### [Extrait cité]
------

20 Comme les deux côtés qui se rejoignent dans Le Temps retrouvé (avant même la
“révélation” de Gilberte sur « la plus jolie façon » de joindre Guermantes par Méséglise,
son mariage avec Saint-Loup a réalisé la jonction des côtés Swann et Guermantes)
soutiennent thématiquement le roman, des séries polysémiques partagent l’espace autour
du narrateur pour, pierre par pierre, converger finalement au-dessus de lui. En laissant
ouverte la série des polysémies constructives, on pose provisoirement que celle du “sens”
est fondamentale qui oppose, pour les faire se rejoindre, compréhension intellectuelle et
163

expérience sensible : la polysémie du mot “langue” en est le redoublement. Celui-ci est de


conséquence pour une esthétique de la création verbale : il n’est de langue commune ou
de communauté de langue qu’autant qu’on partage l’expérience humaine fondamentale
de connaître en percevant. Dans cette mesure peut se résoudre une opposition
traditionnelle de l’analyse littéraire qui sépare l’intention de l’auteur et la compréhension
du lecteur, classiquement résolue par le postulat d’un sens unique, déposé et recueilli
dans l’œuvre, où le sens ne ferait que transiter en quelque sorte. Au contraire, imaginant
le lecteur (doublet et non vis-à-vis du narrateur) comme à la fois ingérant et habitant
l’œuvre (dont la chambre est une métaphore dans la Recherche), la faisant sienne en
l’absorbant tout en se dilatant pour épouser ses proportions, il ne peut être question d’un
sens préexistant ni extérieur au roman, mais bien d’une construction à mesure, intérieure
à l’œuvre autant qu’intérieure à soi-même. L’arche alors, ou l’arc, au sens architectural,
est aussi celui qui fait se rejoindre les deux instances de la création verbale par le biais
d’une langue ni tout à fait mentale ni tout à fait “matérielle”, d’une forme-sens ou plutôt
d’un corps-sens, pour tenir compte de la volupté esthétique.

------

Recopiez à l'identique le passage de l'extrait cité qui va de « 20 Comme les » à « Swann et Guermantes) ».

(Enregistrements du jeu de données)
------

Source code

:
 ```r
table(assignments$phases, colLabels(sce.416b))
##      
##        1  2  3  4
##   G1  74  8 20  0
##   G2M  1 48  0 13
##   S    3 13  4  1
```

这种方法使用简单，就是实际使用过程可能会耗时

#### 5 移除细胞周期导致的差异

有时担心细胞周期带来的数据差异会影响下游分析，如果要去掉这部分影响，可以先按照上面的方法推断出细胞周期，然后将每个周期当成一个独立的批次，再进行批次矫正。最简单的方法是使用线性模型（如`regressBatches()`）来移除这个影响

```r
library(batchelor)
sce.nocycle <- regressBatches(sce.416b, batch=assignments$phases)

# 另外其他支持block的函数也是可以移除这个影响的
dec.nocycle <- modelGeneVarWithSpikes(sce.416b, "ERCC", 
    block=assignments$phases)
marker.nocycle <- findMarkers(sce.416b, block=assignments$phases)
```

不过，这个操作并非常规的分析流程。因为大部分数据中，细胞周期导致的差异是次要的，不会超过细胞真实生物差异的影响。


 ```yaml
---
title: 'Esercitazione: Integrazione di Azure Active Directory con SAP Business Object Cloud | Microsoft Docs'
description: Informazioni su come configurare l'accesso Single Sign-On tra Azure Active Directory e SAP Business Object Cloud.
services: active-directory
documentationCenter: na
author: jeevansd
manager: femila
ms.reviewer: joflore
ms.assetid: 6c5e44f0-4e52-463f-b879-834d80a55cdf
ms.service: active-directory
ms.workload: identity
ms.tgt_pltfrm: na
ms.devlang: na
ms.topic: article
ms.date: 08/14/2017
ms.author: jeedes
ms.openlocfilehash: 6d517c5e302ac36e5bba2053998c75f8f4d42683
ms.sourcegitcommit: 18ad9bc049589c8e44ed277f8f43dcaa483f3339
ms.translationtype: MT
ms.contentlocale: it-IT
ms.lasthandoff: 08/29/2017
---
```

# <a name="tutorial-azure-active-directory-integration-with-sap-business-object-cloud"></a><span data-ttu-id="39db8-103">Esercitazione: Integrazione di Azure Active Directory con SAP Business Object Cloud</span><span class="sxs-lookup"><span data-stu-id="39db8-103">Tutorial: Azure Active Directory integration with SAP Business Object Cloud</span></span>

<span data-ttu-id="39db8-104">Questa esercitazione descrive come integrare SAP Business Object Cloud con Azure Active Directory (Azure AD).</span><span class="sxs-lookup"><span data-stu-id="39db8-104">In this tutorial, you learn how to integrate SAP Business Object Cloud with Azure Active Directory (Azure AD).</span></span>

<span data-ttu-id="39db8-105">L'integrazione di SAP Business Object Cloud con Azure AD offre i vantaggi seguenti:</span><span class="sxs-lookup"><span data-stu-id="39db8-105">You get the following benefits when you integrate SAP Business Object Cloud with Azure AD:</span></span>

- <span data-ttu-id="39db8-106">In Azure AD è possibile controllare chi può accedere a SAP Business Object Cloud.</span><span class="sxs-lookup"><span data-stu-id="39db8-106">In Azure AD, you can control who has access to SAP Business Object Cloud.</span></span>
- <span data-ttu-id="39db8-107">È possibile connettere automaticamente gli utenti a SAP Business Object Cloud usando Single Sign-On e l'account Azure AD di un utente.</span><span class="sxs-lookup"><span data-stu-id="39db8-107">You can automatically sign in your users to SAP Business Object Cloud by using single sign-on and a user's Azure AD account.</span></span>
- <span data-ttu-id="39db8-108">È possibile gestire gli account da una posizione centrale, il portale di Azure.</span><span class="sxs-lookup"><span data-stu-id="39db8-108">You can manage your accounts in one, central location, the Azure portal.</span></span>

------

### [Réponse]
20 Comme les deux côtés qui se rejoignent dans Le Temps retrouvé (avant même la
“révélation” de Gilberte sur « la plus jolie façon » de joindre Guermantes par Méséglise,
son mariage avec Saint-Loup a réalisé la jonction des côtés Swann et Guermantes)